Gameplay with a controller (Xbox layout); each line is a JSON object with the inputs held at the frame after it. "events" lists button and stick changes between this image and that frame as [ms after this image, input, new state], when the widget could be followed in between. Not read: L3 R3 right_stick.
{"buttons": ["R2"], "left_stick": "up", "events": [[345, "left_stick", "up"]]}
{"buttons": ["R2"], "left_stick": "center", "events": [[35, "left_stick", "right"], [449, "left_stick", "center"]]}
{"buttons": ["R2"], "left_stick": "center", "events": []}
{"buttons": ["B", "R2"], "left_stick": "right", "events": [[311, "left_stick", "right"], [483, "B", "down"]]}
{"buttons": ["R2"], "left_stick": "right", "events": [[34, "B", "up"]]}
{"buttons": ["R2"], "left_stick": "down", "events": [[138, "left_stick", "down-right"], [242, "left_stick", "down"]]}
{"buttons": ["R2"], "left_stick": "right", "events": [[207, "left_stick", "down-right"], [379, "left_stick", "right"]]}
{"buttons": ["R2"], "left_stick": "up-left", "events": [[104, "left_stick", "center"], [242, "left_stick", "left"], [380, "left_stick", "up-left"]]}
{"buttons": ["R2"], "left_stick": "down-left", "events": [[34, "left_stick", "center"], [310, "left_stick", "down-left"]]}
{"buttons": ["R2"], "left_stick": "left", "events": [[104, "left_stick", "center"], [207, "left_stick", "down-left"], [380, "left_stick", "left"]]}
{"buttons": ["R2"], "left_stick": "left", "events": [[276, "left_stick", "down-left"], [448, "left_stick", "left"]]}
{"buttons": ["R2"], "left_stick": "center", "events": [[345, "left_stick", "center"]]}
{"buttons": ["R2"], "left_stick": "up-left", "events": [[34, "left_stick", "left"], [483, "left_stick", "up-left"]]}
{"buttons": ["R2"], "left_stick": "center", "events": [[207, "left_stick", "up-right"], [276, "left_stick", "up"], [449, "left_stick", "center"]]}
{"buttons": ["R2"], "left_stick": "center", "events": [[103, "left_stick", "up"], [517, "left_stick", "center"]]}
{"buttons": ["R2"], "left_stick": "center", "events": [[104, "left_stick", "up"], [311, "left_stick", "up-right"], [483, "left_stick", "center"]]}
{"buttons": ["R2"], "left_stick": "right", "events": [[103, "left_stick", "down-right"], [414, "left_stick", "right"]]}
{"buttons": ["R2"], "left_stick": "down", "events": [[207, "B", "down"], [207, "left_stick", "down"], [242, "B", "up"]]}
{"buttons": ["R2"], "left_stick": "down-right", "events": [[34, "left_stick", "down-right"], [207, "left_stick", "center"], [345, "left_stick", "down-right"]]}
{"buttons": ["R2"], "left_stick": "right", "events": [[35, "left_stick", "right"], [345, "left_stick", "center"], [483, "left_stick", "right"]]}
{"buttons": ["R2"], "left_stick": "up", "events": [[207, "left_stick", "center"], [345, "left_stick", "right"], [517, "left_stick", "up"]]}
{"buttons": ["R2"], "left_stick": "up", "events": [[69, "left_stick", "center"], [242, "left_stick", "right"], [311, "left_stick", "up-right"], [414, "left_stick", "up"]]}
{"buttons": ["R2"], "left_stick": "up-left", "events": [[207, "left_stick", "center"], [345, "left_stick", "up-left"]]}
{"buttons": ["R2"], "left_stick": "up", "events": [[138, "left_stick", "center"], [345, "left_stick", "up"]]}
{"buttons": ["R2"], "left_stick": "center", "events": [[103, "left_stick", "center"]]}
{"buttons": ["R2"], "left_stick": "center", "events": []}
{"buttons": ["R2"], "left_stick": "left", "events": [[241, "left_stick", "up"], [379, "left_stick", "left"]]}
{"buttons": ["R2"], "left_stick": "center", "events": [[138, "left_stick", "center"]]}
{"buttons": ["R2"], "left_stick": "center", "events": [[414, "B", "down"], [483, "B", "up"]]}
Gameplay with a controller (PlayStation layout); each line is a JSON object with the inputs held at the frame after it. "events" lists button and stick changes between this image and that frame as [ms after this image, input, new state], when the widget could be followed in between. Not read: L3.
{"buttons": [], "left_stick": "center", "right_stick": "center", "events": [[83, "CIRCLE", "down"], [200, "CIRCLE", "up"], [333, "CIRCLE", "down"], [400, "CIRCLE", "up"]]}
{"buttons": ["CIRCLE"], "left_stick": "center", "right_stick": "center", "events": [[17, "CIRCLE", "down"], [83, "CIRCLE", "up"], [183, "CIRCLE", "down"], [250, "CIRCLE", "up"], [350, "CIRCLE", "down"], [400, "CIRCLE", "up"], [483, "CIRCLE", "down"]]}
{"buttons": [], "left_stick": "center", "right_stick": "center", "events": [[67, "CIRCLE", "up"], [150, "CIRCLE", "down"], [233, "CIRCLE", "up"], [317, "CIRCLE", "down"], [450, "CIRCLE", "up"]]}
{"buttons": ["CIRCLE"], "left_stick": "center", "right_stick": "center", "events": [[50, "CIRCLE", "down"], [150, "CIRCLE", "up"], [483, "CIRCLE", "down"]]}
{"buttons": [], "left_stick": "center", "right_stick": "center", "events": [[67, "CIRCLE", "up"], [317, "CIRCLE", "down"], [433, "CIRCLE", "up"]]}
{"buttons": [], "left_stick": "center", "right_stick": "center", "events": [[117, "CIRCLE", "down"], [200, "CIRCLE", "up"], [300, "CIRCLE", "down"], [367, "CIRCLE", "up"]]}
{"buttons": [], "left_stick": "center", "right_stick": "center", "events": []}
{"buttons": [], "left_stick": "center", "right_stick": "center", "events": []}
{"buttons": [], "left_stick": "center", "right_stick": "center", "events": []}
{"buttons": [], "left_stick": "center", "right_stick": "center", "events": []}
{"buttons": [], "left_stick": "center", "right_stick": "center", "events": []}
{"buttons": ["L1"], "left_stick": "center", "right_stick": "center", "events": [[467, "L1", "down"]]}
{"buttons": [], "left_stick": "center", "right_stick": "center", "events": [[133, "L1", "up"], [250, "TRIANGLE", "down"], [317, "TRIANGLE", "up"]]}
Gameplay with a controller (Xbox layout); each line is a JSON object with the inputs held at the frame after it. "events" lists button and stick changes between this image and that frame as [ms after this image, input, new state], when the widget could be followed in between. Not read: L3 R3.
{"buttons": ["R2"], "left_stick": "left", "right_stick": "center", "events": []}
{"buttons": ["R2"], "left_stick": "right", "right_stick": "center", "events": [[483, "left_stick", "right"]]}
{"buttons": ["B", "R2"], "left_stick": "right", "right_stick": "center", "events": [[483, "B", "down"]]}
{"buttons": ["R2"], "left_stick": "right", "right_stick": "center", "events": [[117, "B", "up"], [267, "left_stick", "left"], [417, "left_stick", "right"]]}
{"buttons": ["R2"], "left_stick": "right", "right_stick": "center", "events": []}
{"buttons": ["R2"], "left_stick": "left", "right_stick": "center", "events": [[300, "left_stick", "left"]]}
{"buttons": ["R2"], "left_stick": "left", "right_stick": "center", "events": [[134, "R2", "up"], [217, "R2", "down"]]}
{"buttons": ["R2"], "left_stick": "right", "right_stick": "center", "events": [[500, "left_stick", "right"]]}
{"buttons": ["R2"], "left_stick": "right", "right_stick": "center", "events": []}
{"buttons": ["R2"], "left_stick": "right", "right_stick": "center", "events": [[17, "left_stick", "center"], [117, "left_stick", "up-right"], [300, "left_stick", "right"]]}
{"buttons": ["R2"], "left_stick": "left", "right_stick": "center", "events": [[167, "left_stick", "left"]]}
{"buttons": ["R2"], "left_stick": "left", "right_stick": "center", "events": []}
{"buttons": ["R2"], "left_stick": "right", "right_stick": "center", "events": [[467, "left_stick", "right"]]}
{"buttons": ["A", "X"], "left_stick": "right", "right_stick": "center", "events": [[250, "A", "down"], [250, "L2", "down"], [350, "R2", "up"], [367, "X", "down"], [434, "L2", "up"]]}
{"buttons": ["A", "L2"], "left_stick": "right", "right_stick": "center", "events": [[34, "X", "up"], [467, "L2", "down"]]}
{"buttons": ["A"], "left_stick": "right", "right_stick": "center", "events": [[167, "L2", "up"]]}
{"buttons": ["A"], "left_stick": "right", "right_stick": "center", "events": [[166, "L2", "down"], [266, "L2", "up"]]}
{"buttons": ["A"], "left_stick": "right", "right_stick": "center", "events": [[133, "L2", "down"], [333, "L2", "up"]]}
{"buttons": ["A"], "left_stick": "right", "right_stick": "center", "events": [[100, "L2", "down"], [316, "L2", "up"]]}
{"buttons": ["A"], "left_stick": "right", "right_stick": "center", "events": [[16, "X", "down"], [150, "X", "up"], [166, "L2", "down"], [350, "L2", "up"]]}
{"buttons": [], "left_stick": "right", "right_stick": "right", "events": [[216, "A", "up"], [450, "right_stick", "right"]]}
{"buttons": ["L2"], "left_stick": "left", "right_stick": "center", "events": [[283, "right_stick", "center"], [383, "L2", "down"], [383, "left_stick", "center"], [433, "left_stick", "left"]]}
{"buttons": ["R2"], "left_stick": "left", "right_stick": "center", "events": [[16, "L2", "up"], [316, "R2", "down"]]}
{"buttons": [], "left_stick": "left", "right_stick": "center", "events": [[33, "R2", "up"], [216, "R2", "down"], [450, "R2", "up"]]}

**WHAT YOU WILL DO**
Give the number of lines above that contain "Xbox", and nothing more.

**ANSWER TO THIS PROBLEM**
2